## EXERCISE AIM
Show all lines of the entries in which the word "index" is found.

(Saved data entries)
══════
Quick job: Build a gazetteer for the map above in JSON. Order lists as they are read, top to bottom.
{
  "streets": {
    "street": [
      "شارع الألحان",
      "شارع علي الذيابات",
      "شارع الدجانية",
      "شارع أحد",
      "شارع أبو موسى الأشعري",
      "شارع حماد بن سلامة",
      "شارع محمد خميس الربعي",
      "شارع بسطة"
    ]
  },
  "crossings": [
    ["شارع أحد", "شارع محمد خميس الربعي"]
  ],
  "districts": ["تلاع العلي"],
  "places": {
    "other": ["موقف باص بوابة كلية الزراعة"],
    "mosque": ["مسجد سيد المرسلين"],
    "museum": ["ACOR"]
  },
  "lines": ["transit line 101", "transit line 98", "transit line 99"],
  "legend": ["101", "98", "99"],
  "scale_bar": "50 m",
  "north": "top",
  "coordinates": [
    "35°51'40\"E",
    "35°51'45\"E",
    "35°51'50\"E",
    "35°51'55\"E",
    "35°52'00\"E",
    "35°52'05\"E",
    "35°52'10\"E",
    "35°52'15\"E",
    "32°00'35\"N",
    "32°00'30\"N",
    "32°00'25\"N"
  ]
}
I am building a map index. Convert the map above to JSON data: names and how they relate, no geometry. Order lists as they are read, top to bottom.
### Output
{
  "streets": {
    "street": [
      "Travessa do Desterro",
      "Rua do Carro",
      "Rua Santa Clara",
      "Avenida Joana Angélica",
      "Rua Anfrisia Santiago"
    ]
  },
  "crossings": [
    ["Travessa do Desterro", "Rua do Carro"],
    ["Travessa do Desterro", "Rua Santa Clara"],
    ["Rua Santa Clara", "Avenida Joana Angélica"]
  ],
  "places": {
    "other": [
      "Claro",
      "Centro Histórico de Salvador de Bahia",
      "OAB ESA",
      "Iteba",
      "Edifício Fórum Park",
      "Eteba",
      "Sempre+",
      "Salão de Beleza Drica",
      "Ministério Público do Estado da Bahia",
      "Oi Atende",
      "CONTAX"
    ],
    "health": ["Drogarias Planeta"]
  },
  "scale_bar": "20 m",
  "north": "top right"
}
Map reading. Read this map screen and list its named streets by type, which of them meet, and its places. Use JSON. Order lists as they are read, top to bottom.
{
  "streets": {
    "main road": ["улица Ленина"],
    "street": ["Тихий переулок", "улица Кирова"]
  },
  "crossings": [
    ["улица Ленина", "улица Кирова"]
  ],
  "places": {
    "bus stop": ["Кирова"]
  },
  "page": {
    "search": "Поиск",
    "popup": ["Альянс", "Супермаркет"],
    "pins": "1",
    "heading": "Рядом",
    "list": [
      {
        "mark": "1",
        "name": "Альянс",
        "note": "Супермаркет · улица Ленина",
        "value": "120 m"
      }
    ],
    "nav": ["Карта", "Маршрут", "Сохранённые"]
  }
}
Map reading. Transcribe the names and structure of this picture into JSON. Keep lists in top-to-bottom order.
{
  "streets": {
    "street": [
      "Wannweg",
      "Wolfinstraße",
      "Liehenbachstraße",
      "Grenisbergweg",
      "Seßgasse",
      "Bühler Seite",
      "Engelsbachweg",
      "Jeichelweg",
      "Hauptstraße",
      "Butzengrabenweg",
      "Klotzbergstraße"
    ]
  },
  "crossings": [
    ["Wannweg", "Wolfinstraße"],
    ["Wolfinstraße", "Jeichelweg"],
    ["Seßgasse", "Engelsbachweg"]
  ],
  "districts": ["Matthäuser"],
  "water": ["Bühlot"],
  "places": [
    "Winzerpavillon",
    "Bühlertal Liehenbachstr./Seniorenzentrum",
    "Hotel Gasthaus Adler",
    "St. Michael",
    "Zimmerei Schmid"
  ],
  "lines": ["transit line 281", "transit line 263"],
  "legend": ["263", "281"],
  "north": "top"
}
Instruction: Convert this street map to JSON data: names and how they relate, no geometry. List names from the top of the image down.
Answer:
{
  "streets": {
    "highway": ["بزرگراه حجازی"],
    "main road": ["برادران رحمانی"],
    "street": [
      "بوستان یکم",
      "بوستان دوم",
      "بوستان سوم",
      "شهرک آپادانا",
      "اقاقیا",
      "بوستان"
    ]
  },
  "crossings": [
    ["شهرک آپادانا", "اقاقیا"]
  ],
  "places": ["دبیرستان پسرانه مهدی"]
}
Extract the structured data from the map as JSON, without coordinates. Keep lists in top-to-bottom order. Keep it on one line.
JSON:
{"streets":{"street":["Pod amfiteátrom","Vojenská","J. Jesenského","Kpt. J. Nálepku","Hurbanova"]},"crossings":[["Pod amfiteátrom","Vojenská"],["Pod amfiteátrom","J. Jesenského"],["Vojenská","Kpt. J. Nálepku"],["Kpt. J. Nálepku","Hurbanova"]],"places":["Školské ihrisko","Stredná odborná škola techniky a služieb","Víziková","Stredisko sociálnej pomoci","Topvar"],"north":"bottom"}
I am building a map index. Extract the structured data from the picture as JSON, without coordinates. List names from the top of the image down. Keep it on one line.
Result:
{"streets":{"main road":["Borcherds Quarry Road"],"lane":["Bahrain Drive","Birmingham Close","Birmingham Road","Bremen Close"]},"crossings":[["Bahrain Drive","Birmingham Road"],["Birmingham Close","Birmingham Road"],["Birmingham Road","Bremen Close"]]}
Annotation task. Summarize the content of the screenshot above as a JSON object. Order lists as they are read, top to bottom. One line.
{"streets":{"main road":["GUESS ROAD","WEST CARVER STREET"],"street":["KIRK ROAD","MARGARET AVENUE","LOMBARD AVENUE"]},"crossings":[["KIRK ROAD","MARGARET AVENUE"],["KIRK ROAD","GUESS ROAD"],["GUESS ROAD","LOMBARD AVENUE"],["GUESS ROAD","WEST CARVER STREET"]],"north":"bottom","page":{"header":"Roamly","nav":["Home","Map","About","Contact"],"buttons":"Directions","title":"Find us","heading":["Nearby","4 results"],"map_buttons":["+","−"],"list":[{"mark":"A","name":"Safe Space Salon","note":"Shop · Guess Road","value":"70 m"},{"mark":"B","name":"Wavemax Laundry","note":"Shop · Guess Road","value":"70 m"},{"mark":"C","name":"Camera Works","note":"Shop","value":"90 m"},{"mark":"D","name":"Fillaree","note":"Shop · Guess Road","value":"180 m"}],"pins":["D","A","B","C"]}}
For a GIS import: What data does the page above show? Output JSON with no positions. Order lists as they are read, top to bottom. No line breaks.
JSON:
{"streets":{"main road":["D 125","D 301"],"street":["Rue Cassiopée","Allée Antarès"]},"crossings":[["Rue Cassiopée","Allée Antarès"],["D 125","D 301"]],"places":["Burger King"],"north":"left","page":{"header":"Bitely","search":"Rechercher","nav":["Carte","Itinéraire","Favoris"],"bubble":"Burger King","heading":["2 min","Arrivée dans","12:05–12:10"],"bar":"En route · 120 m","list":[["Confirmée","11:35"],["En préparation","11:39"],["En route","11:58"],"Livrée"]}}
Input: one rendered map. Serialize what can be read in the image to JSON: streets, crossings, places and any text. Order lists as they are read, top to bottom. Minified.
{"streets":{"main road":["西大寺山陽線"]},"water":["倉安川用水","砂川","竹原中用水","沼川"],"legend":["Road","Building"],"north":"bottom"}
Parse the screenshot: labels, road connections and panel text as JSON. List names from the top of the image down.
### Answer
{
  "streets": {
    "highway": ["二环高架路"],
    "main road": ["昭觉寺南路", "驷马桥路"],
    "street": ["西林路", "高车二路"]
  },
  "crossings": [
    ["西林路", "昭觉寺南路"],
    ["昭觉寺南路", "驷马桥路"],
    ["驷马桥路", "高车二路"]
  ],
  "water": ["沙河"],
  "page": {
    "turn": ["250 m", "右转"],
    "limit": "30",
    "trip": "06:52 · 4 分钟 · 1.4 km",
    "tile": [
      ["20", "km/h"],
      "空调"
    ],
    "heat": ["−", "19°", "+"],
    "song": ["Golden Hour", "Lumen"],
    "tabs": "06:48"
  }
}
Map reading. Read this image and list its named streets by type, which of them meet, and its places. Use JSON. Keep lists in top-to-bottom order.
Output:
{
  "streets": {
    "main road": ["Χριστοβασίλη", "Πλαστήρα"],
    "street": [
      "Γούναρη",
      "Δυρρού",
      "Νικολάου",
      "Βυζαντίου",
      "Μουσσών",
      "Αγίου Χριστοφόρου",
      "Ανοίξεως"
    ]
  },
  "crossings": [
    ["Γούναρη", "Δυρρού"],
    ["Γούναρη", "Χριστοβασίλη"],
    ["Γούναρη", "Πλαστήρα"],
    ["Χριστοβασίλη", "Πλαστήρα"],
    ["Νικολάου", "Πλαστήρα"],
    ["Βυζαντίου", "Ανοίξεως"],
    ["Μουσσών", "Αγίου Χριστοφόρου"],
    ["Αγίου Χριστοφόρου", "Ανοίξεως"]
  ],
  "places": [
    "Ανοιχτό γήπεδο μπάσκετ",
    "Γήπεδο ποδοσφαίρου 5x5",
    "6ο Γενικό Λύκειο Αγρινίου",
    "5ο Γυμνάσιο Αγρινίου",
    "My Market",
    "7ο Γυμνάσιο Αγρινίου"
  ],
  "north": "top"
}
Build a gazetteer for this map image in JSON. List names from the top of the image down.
══════
## ANSWER BOX
I am building a map index. Convert the map above to JSON data: names and how they relate, no geometry. Order lists as they are read, top to bottom.
I am building a map index. Extract the structured data from the picture as JSON, without coordinates. List names from the top of the image down. Keep it on one line.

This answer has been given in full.